Fyre Festival attendees to get $7K each after class-action settlement
Fyre Festival attendees will receive just over $7,000 each after being stranded in the Bahamas as part of a “festival” that never occurred and also left most attendees without proper shelter or food.
The festival’s organizer, Fyre Media – a company founded by the festival’s mastermind Billy McFarland and rapper Ja Rule – on Tuesday settled a $2 million class-action lawsuit, The New York Times reported Thursday.
McFarland, 29, previously pleaded guilty to wire fraud and is currently serving a six-year prison sentence. He previously paid out several million to two attendees of the festival who purchased VIP experiences.
Fyre Festival became the subject of competing Netflix and Hulu documentaries which revealed the chaotic and disorganized efforts to put the festival together on the Bahamas’ Great Exuma; thousands of attendees arrived to the island expecting luxury accommodations only to find disaster tents usually used for refugees. All of the musical acts had also canceled.

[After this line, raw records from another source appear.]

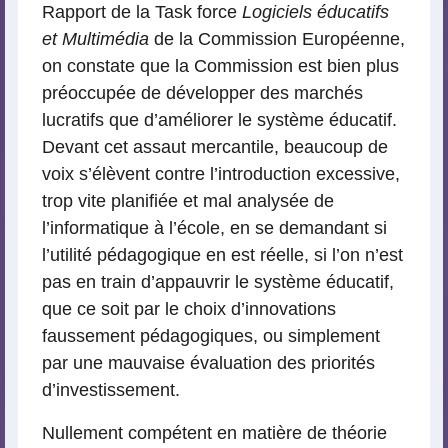
Rapport de la Task force
Logiciels éducatifs
et Multimédia
de la Commission Européenne,
on constate que la Commission est bien plus
préoccupée de développer des marchés
lucratifs que d’améliorer le système éducatif.
Devant cet assaut mercantile, beaucoup de
voix s’élèvent contre l’introduction excessive,
trop vite planifiée et mal analysée de
l’informatique à l’école, en se demandant si
l’utilité pédagogique en est réelle, si l’on n’est
pas en train d’appauvrir le système éducatif,
que ce soit par le choix d’innovations
faussement pédagogiques, ou simplement
par une mauvaise évaluation des priorités
d’investissement.
Nullement compétent en matière de théorie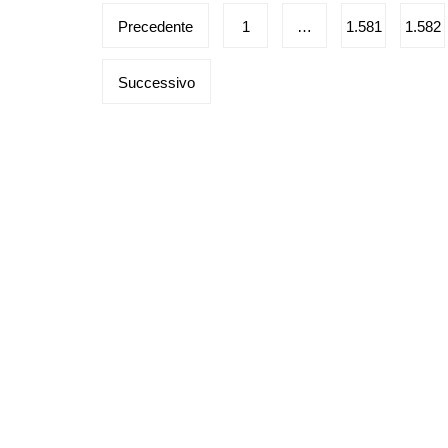
Paginazione
Precedente
1
…
1.581
1.582
degli
Successivo
articoli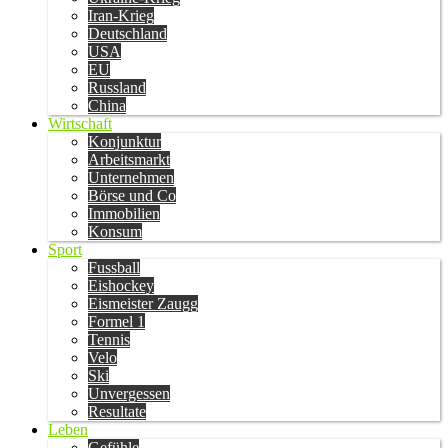
Iran-Krieg
Deutschland
USA
EU
Russland
China
Wirtschaft
Konjunktur
Arbeitsmarkt
Unternehmen
Börse und Co
Immobilien
Konsum
Sport
Fussball
Eishockey
Eismeister Zaugg
Formel 1
Tennis
Velo
Ski
Unvergessen
Resultate
Leben
Gefühle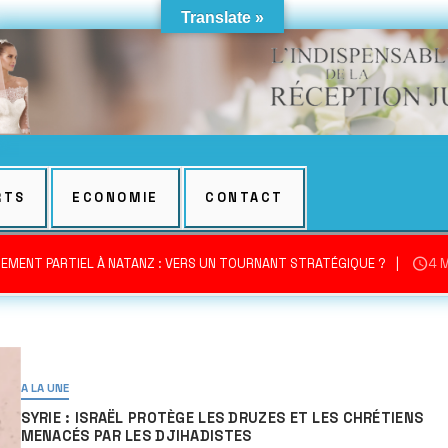
Translate »
RTS
ECONOMIE
CONTACT
EMENT PARTIEL À NATANZ : VERS UN TOURNANT STRATÉGIQUE ?
4 
A LA UNE
SYRIE : ISRAËL PROTÈGE LES DRUZES ET LES CHRÉTIENS
MENACÉS PAR LES DJIHADISTES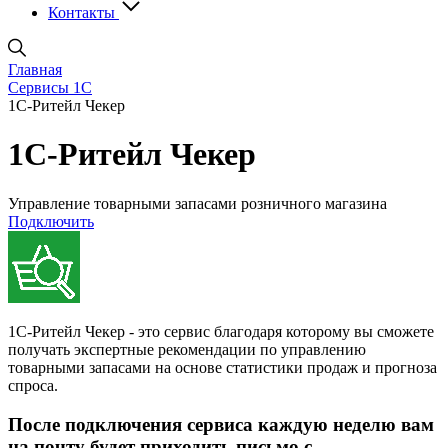
Контакты
Главная
Сервисы 1С
1С-Ритейл Чекер
1С-Ритейл Чекер
Управление товарными запасами розничного магазина
Подключить
1С-Ритейл Чекер - это сервис благодаря которому вы сможете
получать экспертные рекомендации по управлению
товарными запасами на основе статистики продаж и прогноза
спроса.
После подключения сервиса каждую неделю вам
на почту будет приходить письмо с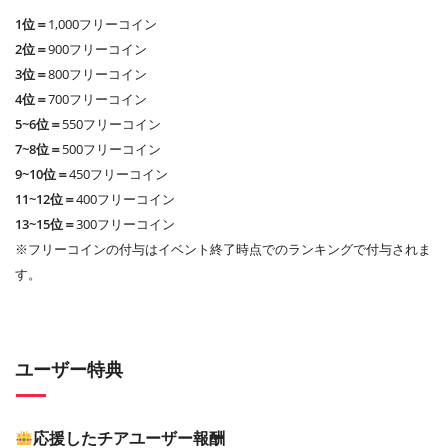
1位＝
1,000フリーコイン
2位＝
900フリーコイン
3位＝
800フリーコイン
4位＝
700フリーコイン
5~6位＝
550フリーコイン
7~8位＝
500フリーコイン
9~10位＝
450フリーコイン
11~12位＝
400フリーコイン
13~15位＝
300フリーコイン
※フリーコインの付与はイベント終了時点でのランキングで付与されま
す。
ユーザー特典
応援したチアユーザー報酬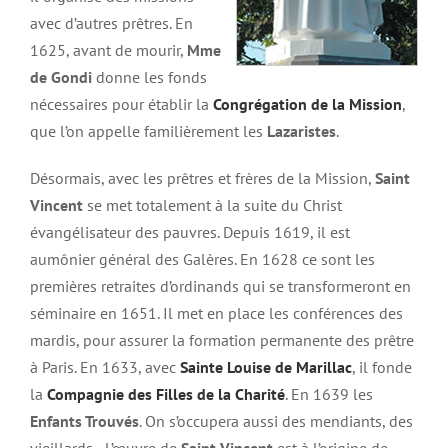
avec d’autres prêtres. En
1625, avant de mourir,
Mme
de Gondi
donne les fonds
nécessaires pour établir la
Congrégation de la Mission
,
que l’on appelle familièrement les
Lazaristes
.
Désormais, avec les prêtres et frères de la Mission,
Saint
Vincent
se met totalement à la suite du Christ
évangélisateur des pauvres. Depuis 1619, il est
aumônier général des Galères. En 1628 ce sont les
premières retraites d’ordinands qui se transformeront en
séminaire en 1651. Il met en place les conférences des
mardis, pour assurer la formation permanente des prêtre
à Paris. En 1633, avec
Sainte Louise de Marillac
, il fonde
la
Compagnie des Filles de la Charité
. En 1639 les
Enfants Trouvés
. On s’occupera aussi des mendiants, des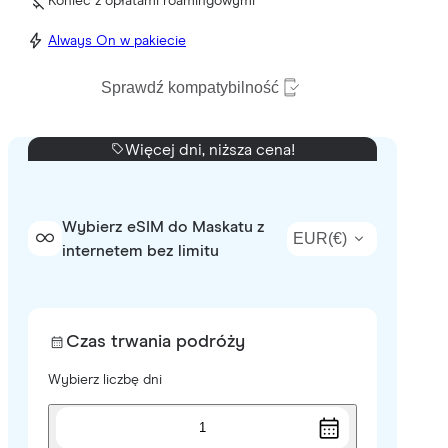
Koniec z opłatami roamingowymi
Always On w pakiecie
Sprawdź kompatybilność
Więcej dni, niższa cena!
Wybierz eSIM do Maskatu z
EUR
(
€
)
internetem bez limitu
Czas trwania podróży
Wybierz liczbę dni
1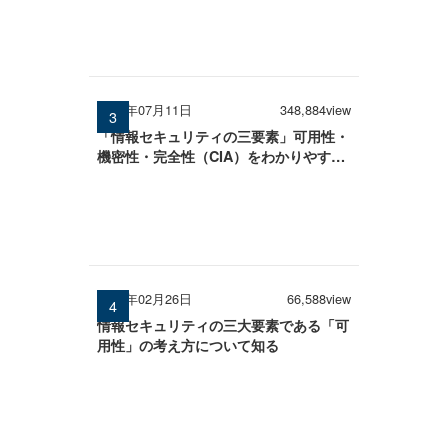
2025年07月11日
348,884view
「情報セキュリティの三要素」可用性・
機密性・完全性（CIA）をわかりやすく
解説
2026年02月26日
66,588view
情報セキュリティの三大要素である「可
用性」の考え方について知る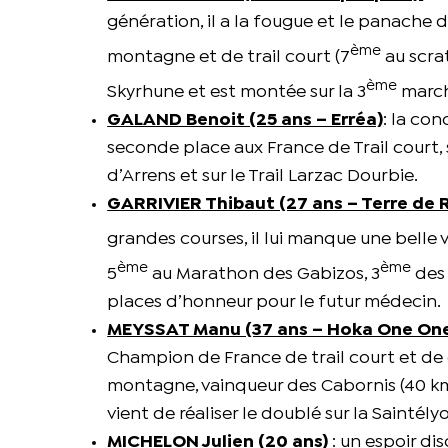
génération, il a la fougue et le panache 
ème
montagne et de trail court (7
au scrat
ème
Skyrhune et est montée sur la 3
march
GALAND Benoit (25 ans – Erréa)
: la con
seconde place aux France de Trail court, s
d’Arrens et sur le Trail Larzac Dourbie.
GARRIVIER Thibaut (27 ans – Terre de 
grandes courses, il lui manque une belle v
ème
ème
5
au Marathon des Gabizos, 3
des 
places d’honneur pour le futur médecin.
MEYSSAT Manu (37 ans – Hoka One On
Champion de France de trail court et de
montagne, vainqueur des Cabornis (40 km),
vient de réaliser le doublé sur la Saintély
MICHELON Julien (20 ans)
: un espoir di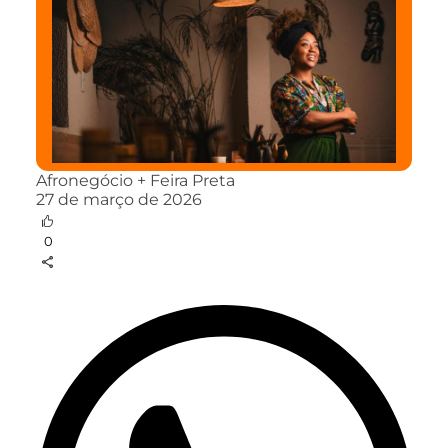
Afronegócio + Feira Preta
27 de março de 2026
0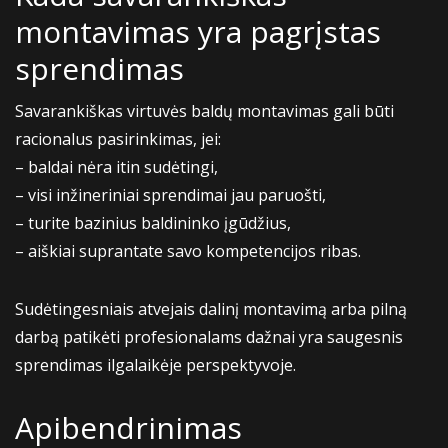
montavimas yra pagrįstas
sprendimas
Savarankiškas virtuvės baldų montavimas gali būti
racionalus pasirinkimas, jei:
– baldai nėra itin sudėtingi,
– visi inžineriniai sprendimai jau paruošti,
– turite bazinius baldininko įgūdžius,
– aiškiai suprantate savo kompetencijos ribas.
Sudėtingesniais atvejais dalinį montavimą arba pilną
darbą patikėti profesionalams dažnai yra saugesnis
sprendimas ilgalaikėje perspektyvoje.
Apibendrinimas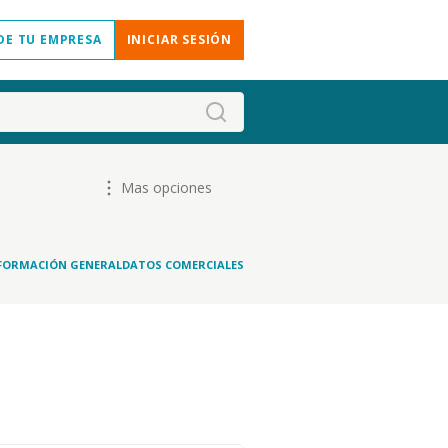
DE TU EMPRESA
INICIAR SESIÓN
Mas opciones
FORMACIÓN GENERAL
DATOS COMERCIALES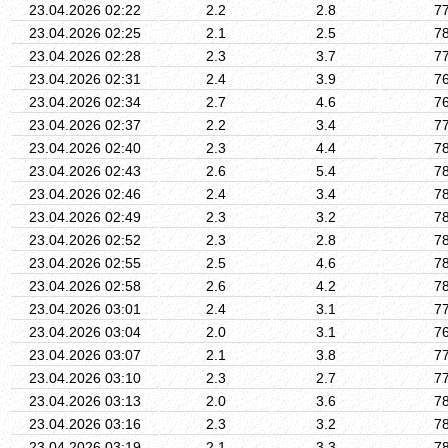
23.04.2026 02:22
2.2
2.8
7
23.04.2026 02:25
2.1
2.5
7
23.04.2026 02:28
2.3
3.7
7
23.04.2026 02:31
2.4
3.9
7
23.04.2026 02:34
2.7
4.6
7
23.04.2026 02:37
2.2
3.4
7
23.04.2026 02:40
2.3
4.4
7
23.04.2026 02:43
2.6
5.4
7
23.04.2026 02:46
2.4
3.4
7
23.04.2026 02:49
2.3
3.2
7
23.04.2026 02:52
2.3
2.8
7
23.04.2026 02:55
2.5
4.6
7
23.04.2026 02:58
2.6
4.2
7
23.04.2026 03:01
2.4
3.1
7
23.04.2026 03:04
2.0
3.1
7
23.04.2026 03:07
2.1
3.8
7
23.04.2026 03:10
2.3
2.7
7
23.04.2026 03:13
2.0
3.6
7
23.04.2026 03:16
2.3
3.2
7
23.04.2026 03:19
2.1
3.3
7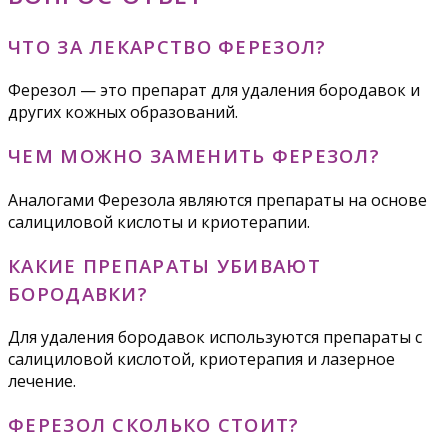
ЧТО ЗА ЛЕКАРСТВО ФЕРЕЗОЛ?
Ферезол — это препарат для удаления бородавок и
других кожных образований.
ЧЕМ МОЖНО ЗАМЕНИТЬ ФЕРЕЗОЛ?
Аналогами Ферезола являются препараты на основе
салициловой кислоты и криотерапии.
КАКИЕ ПРЕПАРАТЫ УБИВАЮТ
БОРОДАВКИ?
Для удаления бородавок используются препараты с
салициловой кислотой, криотерапия и лазерное
лечение.
ФЕРЕЗОЛ СКОЛЬКО СТОИТ?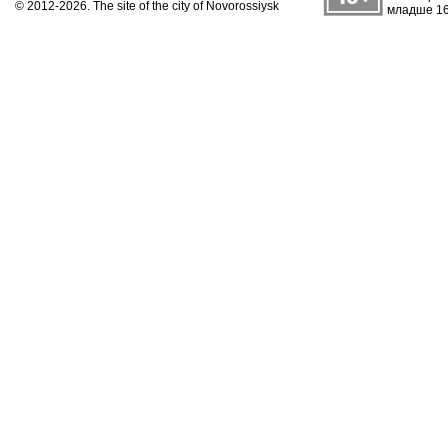
© 2012-2026. The site of the city of Novorossiysk
младше 16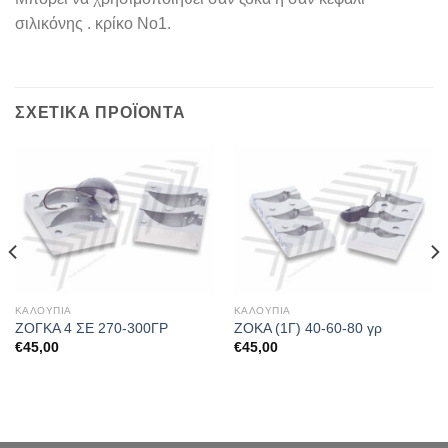
σιλικόνης . κρίκο Νο1.
ΣΧΕΤΙΚΆ ΠΡΟΪΌΝΤΑ
ΚΑΛΟΥΠΙΑ
ΚΑΛΟΥΠΙΑ
ΖΟΓΚΑ 4 ΣΕ 270-300ΓΡ
ΖΟΚΑ (1Γ) 40-60-80 γρ
€
45,00
€
45,00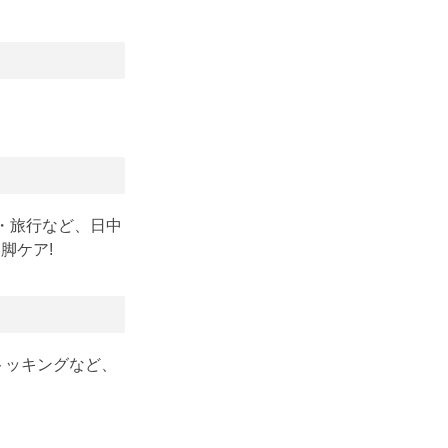
・旅行など、日中
脚ケア!
トッキングなど、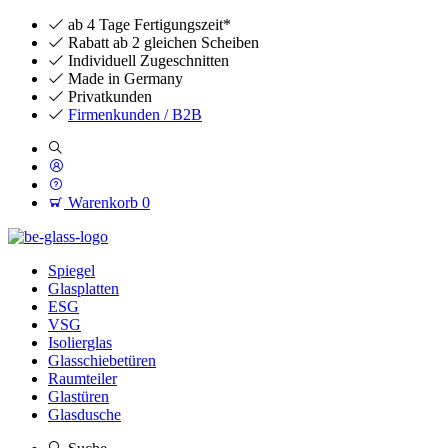
ab 4 Tage Fertigungszeit*
Rabatt ab 2 gleichen Scheiben
Individuell Zugeschnitten
Made in Germany
Privatkunden
Firmenkunden / B2B
Warenkorb
0
Spiegel
Glasplatten
ESG
VSG
Isolierglas
Glasschiebetüren
Raumteiler
Glastüren
Glasdusche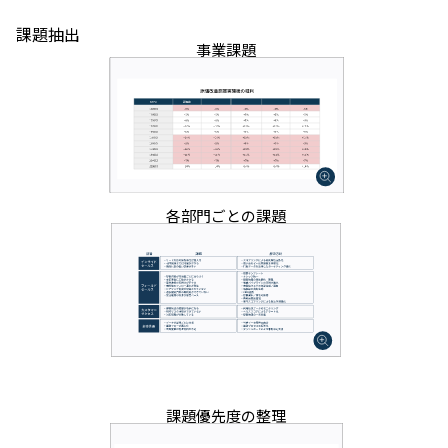
課題抽出
事業課題
各部門ごとの課題
課題優先度の整理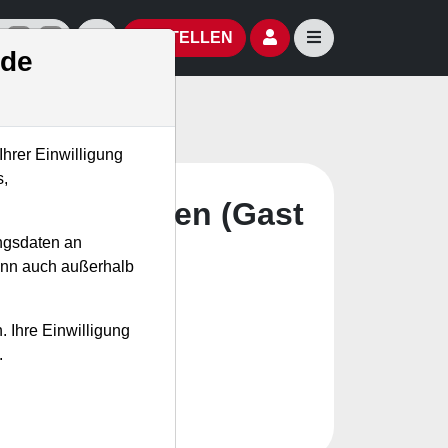
izielle Social Media-Accounts
Aktien- und Artikelsuche öffnen
Seitennavigation öf
BESTELLEN
.de
Ihrer Einwilligung
s,
 von Optionen (Gast
ngsdaten an
kann auch außerhalb
. Ihre Einwilligung
.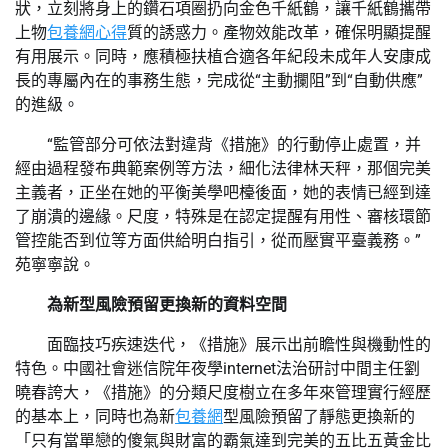
狀，立刻將身上的鑽石項圈扔向金色千紙鶴，讓千紙鶴攜帶
上物
包養網心得
質的誘惑力。產物效能改革，確保明顯提醒
有用展示。同時，應積極扶植合適各年紀段未成年人安康成
長的專屬內在的事務生態，完成從“主動攔阻”到“自動供應”
的進級。
“監管部分可依法對違背《措施》的行動停止處置，并
經由過程發布典範案例等方法，細化法律林天秤，那個完美
主義者，正坐在她的平衡美學吧檯後面，她的表情已經到達
了崩潰的邊緣。尺度，特殊是在認定提醒有用性、審核環節
管控能否到位等方面供給明白指引，從而壓實平臺義務。”
苑寧寧說。
為新型風險預留更換新的資料空間
面臨技巧疾速迭代，《措施》展示出前瞻性與機動性的
特色。中國社會迷信院年夜學internet法治研討中間主任劉
曉春誇大，《措施》的分類尺度樹立在多年來管理實行經歷
的基本上，同時也為新
包養網
型風險預留了靜態更換新的
「只有當單戀的傻氣與財富的霸氣達到完美的五比五黃金比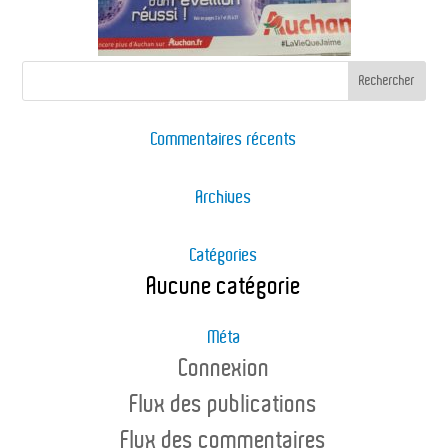
Commentaires récents
Archives
Catégories
Aucune catégorie
Méta
Connexion
Flux des publications
Flux des commentaires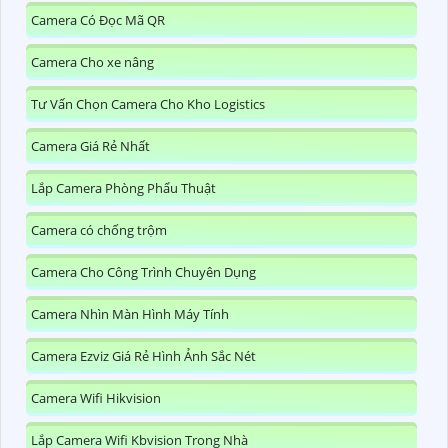
Camera Có Đọc Mã QR
Camera Cho xe nâng
Tư Vấn Chọn Camera Cho Kho Logistics
Camera Giá Rẻ Nhất
Lắp Camera Phòng Phẩu Thuật
Camera có chống trộm
Camera Cho Công Trình Chuyên Dụng
Camera Nhìn Màn Hình Máy Tính
Camera Ezviz Giá Rẻ Hình Ảnh Sắc Nét
Camera Wifi Hikvision
Lắp Camera Wifi Kbvision Trong Nhà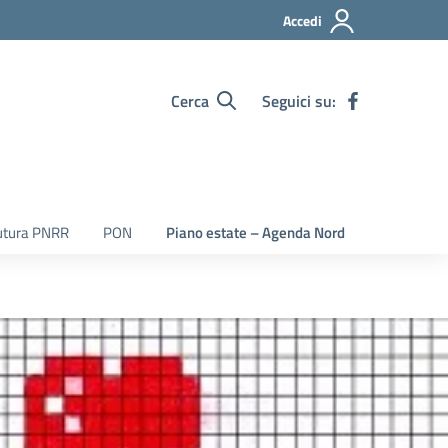
Accedi
Cerca
Seguici su:
utura PNRR
PON
Piano estate – Agenda Nord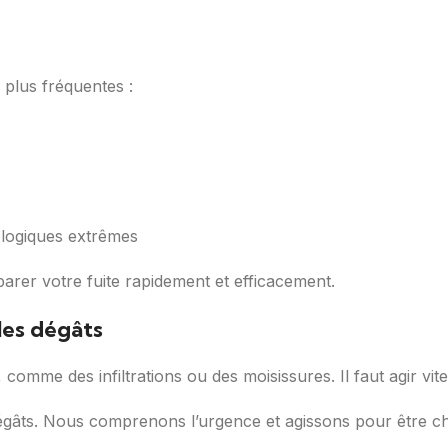
s plus fréquentes :
logiques extrêmes
arer votre fuite rapidement et efficacement.
les dégâts
 comme des infiltrations ou des moisissures. Il faut agir vi
dégâts. Nous comprenons l’urgence et agissons pour être ch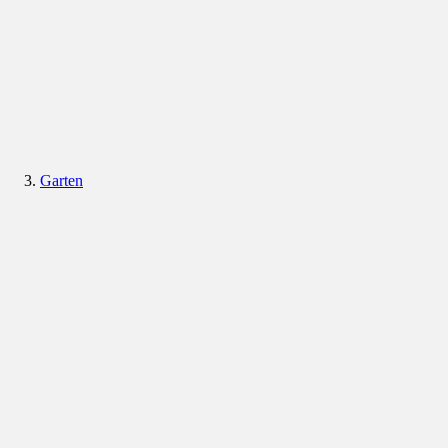
Garten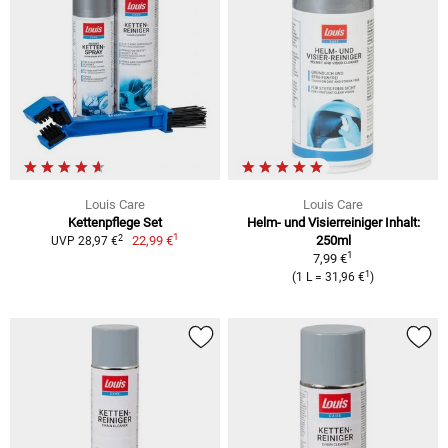
Louis Care
Louis Care
Kettenpflege Set
Helm- und Visierreiniger Inhalt:
1
2
22,99 €
250ml
UVP 28,97 €
1
7,99 €
1
(1 L = 31,96 €
)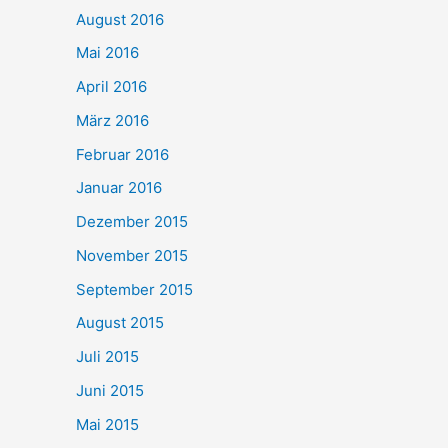
August 2016
Mai 2016
April 2016
März 2016
Februar 2016
Januar 2016
Dezember 2015
November 2015
September 2015
August 2015
Juli 2015
Juni 2015
Mai 2015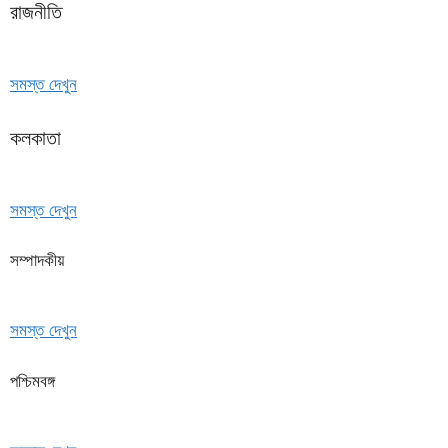
রাজনীতি
সমস্ত দেখুন
কলকাতা
সমস্ত দেখুন
সম্পাদকীয়
সমস্ত দেখুন
পশ্চিমবঙ্গ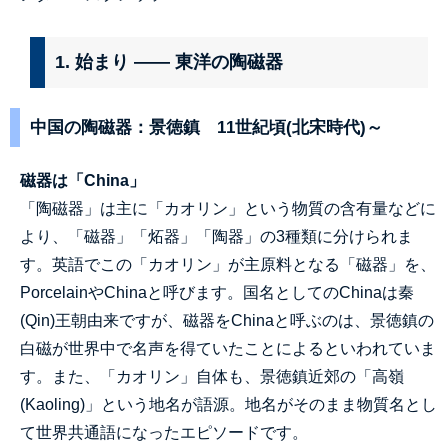
1. 始まり —— 東洋の陶磁器
中国の陶磁器：景徳鎮 11世紀頃(北宋時代)～
磁器は「China」
「陶磁器」は主に「カオリン」という物質の含有量などに
より、「磁器」「炻器」「陶器」の3種類に分けられま
す。英語でこの「カオリン」が主原料となる「磁器」を、
PorcelainやChinaと呼びます。国名としてのChinaは秦
(Qin)王朝由来ですが、磁器をChinaと呼ぶのは、景徳鎮の
白磁が世界中で名声を得ていたことによるといわれていま
す。また、「カオリン」自体も、景徳鎮近郊の「高嶺
(Kaoling)」という地名が語源。地名がそのまま物質名とし
て世界共通語になったエピソードです。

The dinner that @fyrefestival promised us was catered by Steven Starr is literally bread, cheese, and salad with dressing. #fyrefestival pic.twitter.com/I8d0UlSNbd
— Trevor DeHaas (@trev4president) April 28, 2017
The lawsuit settled this week alleged that Ja Rule and McFarland knew for months that the festival “was dangerously underequipped and posed a serious danger to anyone in attendance.”
“Billy went to jail, ticket holders can get some money back, and some very entertaining documentaries were made,” Ben Meiselas, an attorney for the plaintiffs, told The Times. “Now that’s justice.”